WORK ITEM:
Below are some records; copy each line in them that contains "patient".

Source data:
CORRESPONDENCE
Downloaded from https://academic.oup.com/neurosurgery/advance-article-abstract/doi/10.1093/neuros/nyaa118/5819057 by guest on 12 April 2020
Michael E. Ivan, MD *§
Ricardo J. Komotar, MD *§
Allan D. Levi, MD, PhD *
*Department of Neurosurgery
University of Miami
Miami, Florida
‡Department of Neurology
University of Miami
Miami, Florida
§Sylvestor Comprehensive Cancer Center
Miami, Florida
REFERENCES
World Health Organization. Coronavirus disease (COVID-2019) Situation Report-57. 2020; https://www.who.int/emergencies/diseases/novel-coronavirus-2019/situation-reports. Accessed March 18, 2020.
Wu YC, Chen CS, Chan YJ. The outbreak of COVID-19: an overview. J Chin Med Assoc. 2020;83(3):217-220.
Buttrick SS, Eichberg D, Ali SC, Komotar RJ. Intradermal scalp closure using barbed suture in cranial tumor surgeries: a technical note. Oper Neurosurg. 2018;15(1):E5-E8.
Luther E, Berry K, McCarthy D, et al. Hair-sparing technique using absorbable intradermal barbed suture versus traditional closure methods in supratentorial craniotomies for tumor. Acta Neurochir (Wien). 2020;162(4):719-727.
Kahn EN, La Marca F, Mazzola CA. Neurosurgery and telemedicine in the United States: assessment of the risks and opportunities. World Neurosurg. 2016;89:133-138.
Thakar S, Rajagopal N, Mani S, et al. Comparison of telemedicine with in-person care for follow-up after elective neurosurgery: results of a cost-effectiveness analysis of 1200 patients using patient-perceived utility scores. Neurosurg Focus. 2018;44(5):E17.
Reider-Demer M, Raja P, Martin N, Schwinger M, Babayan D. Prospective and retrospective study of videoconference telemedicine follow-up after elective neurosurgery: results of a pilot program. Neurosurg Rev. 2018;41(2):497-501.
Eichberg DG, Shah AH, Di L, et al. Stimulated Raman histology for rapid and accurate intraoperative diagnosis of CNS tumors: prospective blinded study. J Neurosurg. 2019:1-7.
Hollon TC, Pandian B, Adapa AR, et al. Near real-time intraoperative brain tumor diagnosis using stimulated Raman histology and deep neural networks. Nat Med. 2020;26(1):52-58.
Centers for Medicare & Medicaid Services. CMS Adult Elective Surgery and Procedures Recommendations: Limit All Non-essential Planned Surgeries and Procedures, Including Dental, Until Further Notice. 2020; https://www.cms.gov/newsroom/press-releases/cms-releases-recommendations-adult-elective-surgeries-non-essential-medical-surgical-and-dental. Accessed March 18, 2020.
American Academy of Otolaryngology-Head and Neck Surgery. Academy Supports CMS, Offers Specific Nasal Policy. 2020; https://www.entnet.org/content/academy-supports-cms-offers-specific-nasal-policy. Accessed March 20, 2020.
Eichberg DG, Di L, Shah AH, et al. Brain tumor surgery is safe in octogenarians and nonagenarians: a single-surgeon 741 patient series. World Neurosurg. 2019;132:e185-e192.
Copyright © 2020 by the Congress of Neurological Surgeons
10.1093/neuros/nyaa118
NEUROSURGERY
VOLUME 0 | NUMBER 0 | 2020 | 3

RESPONSE FOR THIS EXERCISE:
Thakar S, Rajagopal N, Mani S, et al. Comparison of telemedicine with in-person care for follow-up after elective neurosurgery: results of a cost-effectiveness analysis of 1200 patients using patient-perceived utility scores. Neurosurg Focus. 2018;44(5):E17.
Eichberg DG, Di L, Shah AH, et al. Brain tumor surgery is safe in octogenarians and nonagenarians: a single-surgeon 741 patient series. World Neurosurg. 2019;132:e185-e192.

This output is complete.